Oceana, an international marine conservation organization, has placed a series of stations for measuring toxic hydrocarbon pollution around the BP Deepwater Horizon in the Gulf of Mexico. This pioneering project will make it possible to detect the toxic fraction of petroleum hydrocarbons dissolved into the waters that surround the damaged rig. It will also evaluate the plume of hydrocarbons that was detected last June and announced two weeks ago heading away from the Deepwater Horizon wellhead toward the southwest at a depth of hundreds of meters.
The group of scientists participating in the expedition, led by oceanographer Xavier Pastor aboard the Oceana Latitude, has invested two weeks in installing and recovering the measuring system. The project was designed by oil pollution specialist Dr. Jeffrey Short, one of the United States Government’s researchers who tracked the effects of the Exxon Valdez spill when he was part of NOAA. He was also on the scene in Galicia to study the evolution of the situation produced by the catastrophe brought on by the Prestige.

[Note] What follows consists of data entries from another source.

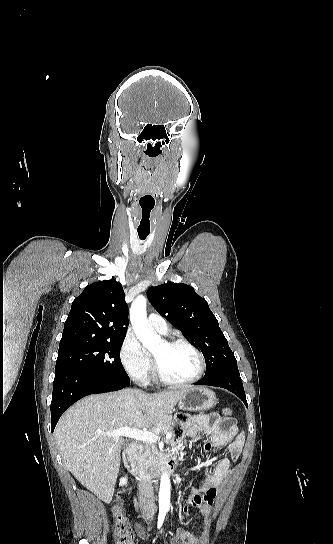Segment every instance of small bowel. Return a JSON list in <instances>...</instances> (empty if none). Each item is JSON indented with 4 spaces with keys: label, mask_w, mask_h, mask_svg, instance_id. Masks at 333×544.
Here are the masks:
<instances>
[{
    "label": "small bowel",
    "mask_w": 333,
    "mask_h": 544,
    "mask_svg": "<svg viewBox=\"0 0 333 544\" xmlns=\"http://www.w3.org/2000/svg\"><path fill=\"white\" fill-rule=\"evenodd\" d=\"M199 433L207 434L210 442L204 446L206 452L214 448L228 446L229 457L220 459L212 471L205 477L201 485L192 488L191 495L186 499L183 505V513L187 517L190 507H196L207 519L210 514V506L216 497L219 487L222 485L230 471L231 463L238 459L241 454L244 436L238 432L234 421L229 420L228 425L216 414L195 415L188 418L179 419L177 426L176 444H179L185 436L194 437ZM205 527L199 535L179 530L176 538L171 540V544H202L207 537V520ZM137 534L145 537V531L140 524L135 525Z\"/></svg>",
    "instance_id": "small-bowel-1"
}]
</instances>
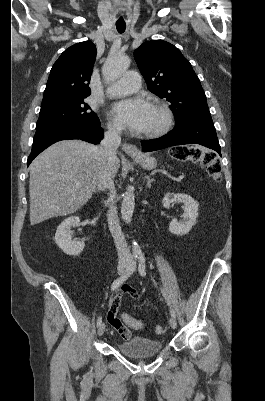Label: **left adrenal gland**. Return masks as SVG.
I'll return each instance as SVG.
<instances>
[{"label": "left adrenal gland", "instance_id": "obj_1", "mask_svg": "<svg viewBox=\"0 0 265 401\" xmlns=\"http://www.w3.org/2000/svg\"><path fill=\"white\" fill-rule=\"evenodd\" d=\"M144 178H146V180H147V182H146L147 188H151V182H153L154 178H151V176H148V174H146V176H144Z\"/></svg>", "mask_w": 265, "mask_h": 401}]
</instances>
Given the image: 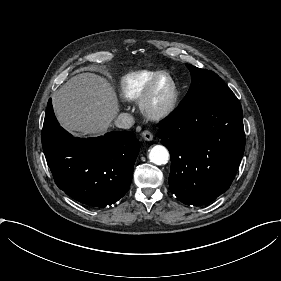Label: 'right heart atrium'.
Returning <instances> with one entry per match:
<instances>
[{
	"label": "right heart atrium",
	"mask_w": 281,
	"mask_h": 281,
	"mask_svg": "<svg viewBox=\"0 0 281 281\" xmlns=\"http://www.w3.org/2000/svg\"><path fill=\"white\" fill-rule=\"evenodd\" d=\"M103 95L107 98V100L110 102L112 108L114 110L118 109L120 106L119 104L115 101V99L113 98V96L111 95V93L108 90H104L103 91Z\"/></svg>",
	"instance_id": "right-heart-atrium-1"
}]
</instances>
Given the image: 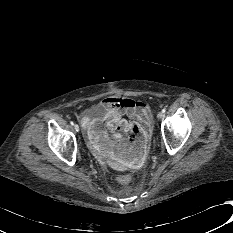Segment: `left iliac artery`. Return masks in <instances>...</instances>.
<instances>
[{"mask_svg": "<svg viewBox=\"0 0 233 233\" xmlns=\"http://www.w3.org/2000/svg\"><path fill=\"white\" fill-rule=\"evenodd\" d=\"M165 111H166L165 108H163V109H162V113H165Z\"/></svg>", "mask_w": 233, "mask_h": 233, "instance_id": "left-iliac-artery-1", "label": "left iliac artery"}]
</instances>
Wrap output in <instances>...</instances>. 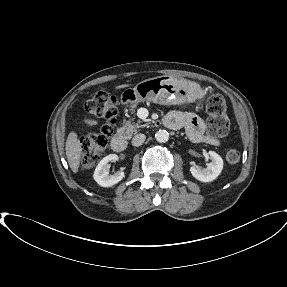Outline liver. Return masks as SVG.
Here are the masks:
<instances>
[{
	"label": "liver",
	"instance_id": "1",
	"mask_svg": "<svg viewBox=\"0 0 287 287\" xmlns=\"http://www.w3.org/2000/svg\"><path fill=\"white\" fill-rule=\"evenodd\" d=\"M128 86L129 85L123 84L116 86V89H121ZM65 150H66L67 161L71 170L74 173H77L81 161L82 146L76 132L71 131L69 133L66 140Z\"/></svg>",
	"mask_w": 287,
	"mask_h": 287
}]
</instances>
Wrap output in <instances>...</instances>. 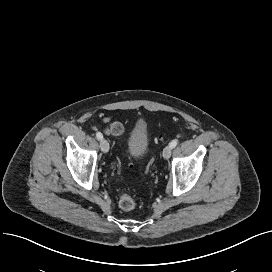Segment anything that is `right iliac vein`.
Here are the masks:
<instances>
[{"instance_id": "63e3f726", "label": "right iliac vein", "mask_w": 272, "mask_h": 272, "mask_svg": "<svg viewBox=\"0 0 272 272\" xmlns=\"http://www.w3.org/2000/svg\"><path fill=\"white\" fill-rule=\"evenodd\" d=\"M100 148L102 152L107 153L109 151V143L105 139L100 140Z\"/></svg>"}]
</instances>
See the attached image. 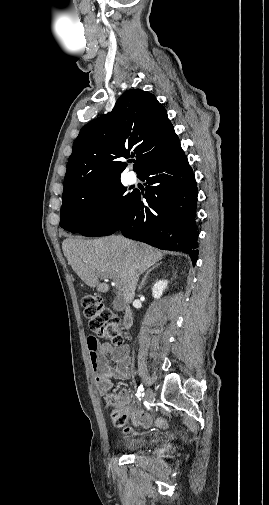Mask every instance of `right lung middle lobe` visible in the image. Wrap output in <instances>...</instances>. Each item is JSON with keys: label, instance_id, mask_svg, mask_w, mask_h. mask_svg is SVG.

Now, from his position as Oceana’s Pacific Scientific Director, he is working to prevent new offshore oil operations in Alaska from starting up. Short explains that “no other group has used the very sensitive system of sensors like Oceana’s despite the fact that the use of dispersants has fragmented the crude particles to make them invisible. When the measurements are analyzed, we will obtain reliable data on the extent and intensity of the area’s true pollution. We believe this study will go a long way towards answering questions about how long the toxic components of oil will last in the deep waters of the Gulf, and whether their concentrations are great enough to cause adverse effects on biota”.
Oceana’s group of researchers aboard the Latitude has installed hundreds of vertical measuring sensors at sixteen points on the Gulf. They range from the surface down to a depth of two thousand meters, distributed at a depth of every 100 meters. After a four-day interval to allow the sensors to absorb dissolved hydrocarbons, the ship’s crew retrieved the sensors for chemical analysis. The results from these analyses will make it possible to determine the levels of pollution from toxic hydrocarbons in the area that the BP rig occupied; and also in other areas of the Gulf to the southwest.
According to Xavier Pastor, Director of Oceana for Europe and in charge of this expedition, ”the research carried out by the team led by my colleagues, Jeffrey Short and Susan Murray, is one of the most important and ambitious projects of the ones included in Oceana’s expedition to the Gulf of Mexico. The campaign began at the beginning of August and will last two months. These measurements will be supplemented with the dives at different areas of the Gulf by Oceana divers and the use of two submarine robots that can reach depths of 300 and 700 meters respectively”.